HBASE-14158 Add documentation for Initial Release for HBase-Spark Module integration

Signed-off-by: Misty Stanley-Jones <mstanleyjones@cloudera.com>
2015-10-12 11:23:16 -04:00 · 2015-10-12 11:23:16 -04:00 · e7f659cac4
parent bfcec29dd1
commit e7f659cac4
1 changed files with 451 additions and 0 deletions
--- a/src/main/asciidoc/_chapters/spark.adoc
+++ b/src/main/asciidoc/_chapters/spark.adoc
@ -0,0 +1,451 @@
+////
+/**
+ *
+ * Licensed to the Apache Software Foundation (ASF) under one
+ * or more contributor license agreements. See the NOTICE file
+ * distributed with this work for additional information
+ * regarding copyright ownership. The ASF licenses this file
+ * to you under the Apache License, Version 2.0 (the
+ * "License"); you may not use this file except in compliance
+ * with the License. You may obtain a copy of the License at
+ *
+ . . http://www.apache.org/licenses/LICENSE-2.0
+ *
+ * Unless required by applicable law or agreed to in writing, software
+ * distributed under the License is distributed on an "AS IS" BASIS,
+ * WITHOUT WARRANTIES OR CONDITIONS OF ANY KIND, either express or implied.

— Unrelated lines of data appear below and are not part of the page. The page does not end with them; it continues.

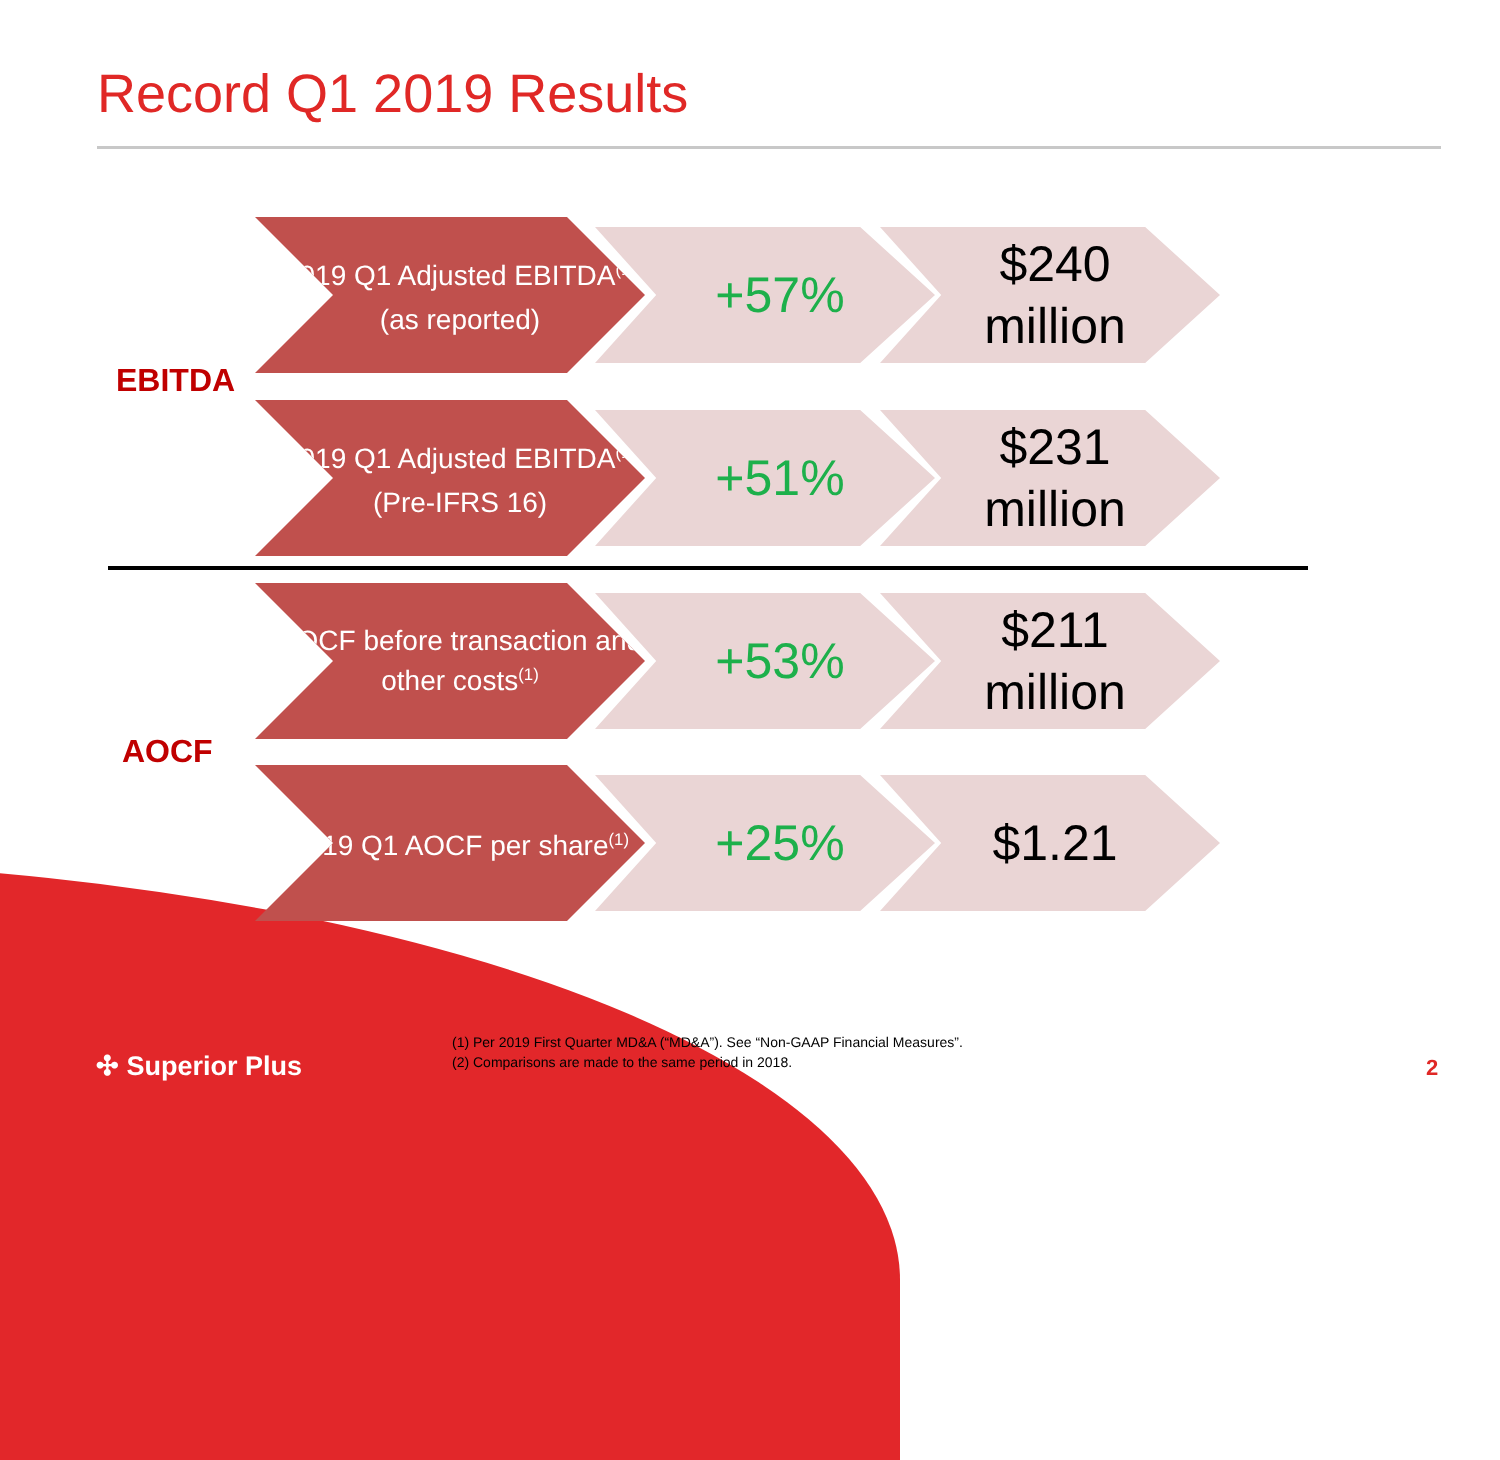Record Q1 2019 Results
EBITDA
2019 Q1 Adjusted EBITDA<sup>(1)</sup>
(as reported)
+57%
$240
million
2019 Q1 Adjusted EBITDA<sup>(1)</sup>
(Pre-IFRS 16)
+51%
$231
million
AOCF
AOCF before transaction and other costs<sup>(1)</sup>
+53%
$211
million
2019 Q1 AOCF per share<sup>(1)</sup>
+25% $1.21
✣ Superior Plus
(1) Per 2019 First Quarter MD&A (“MD&A”). See “Non-GAAP Financial Measures”.
(2) Comparisons are made to the same period in 2018.
2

+ * See the License for the specific language governing permissions and
+ * limitations under the License.
+ */
+////
+
+[[spark]]
+= HBase and Spark
+:doctype: book
+:numbered:
+:toc: left
+:icons: font
+:experimental:
+
+link:http://spark.apache.org/[Apache Spark] is a software framework that is used
+to process data in memory in a distributed manner, and is replacing MapReduce in
+many use cases.
+
+Spark itself is out of scope of this document, please refer to the Spark site for
+more information on the Spark project and subprojects. This document will focus
+on 4 main interaction points between Spark and HBase. Those interaction points are:
+
+Basic Spark::
+  The ability to have a HBase Connection at any point in your Spark DAG.
+Spark Streaming::
+  The ability to have a HBase Connection at any point in your Spark Streaming
+  application.
+Spark Bulk Load::
+  The ability to write directly to HBase HFiles for bulk insertion into HBase
+SparkSQL/DataFrames::
+  The ability to write SparkSQL that draws on tables that are represented in HBase.
+
+The following sections will walk through examples of all these interaction points.
+
+== Basic Spark
+
+This section discusses Spark HBase integration at the lowest and simplest levels.
+All the other interaction points are built upon the concepts that will be described
+here.
+
+At the root of all Spark and HBase integration is the HBaseContext. The HBaseContext
+takes in HBase configurations and pushes them to the Spark executors. This allows
+us to have an HBase Connection per Spark Executor in a static location.
+
+For reference, Spark Executors can be on the same nodes as the Region Servers or
+on different nodes there is no dependence of co-location. Think of every Spark
+Executor as a multi-threaded client application. This allows any Spark Tasks
+running on the executors to access the shared Connection object.
+
+.HBaseContext Usage Example
+====
+
+This example shows how HBaseContext can be used to do a `foreachPartition` on a RDD
+in Scala:
+
+[source, scala]
+----
+val sc = new SparkContext("local", "test")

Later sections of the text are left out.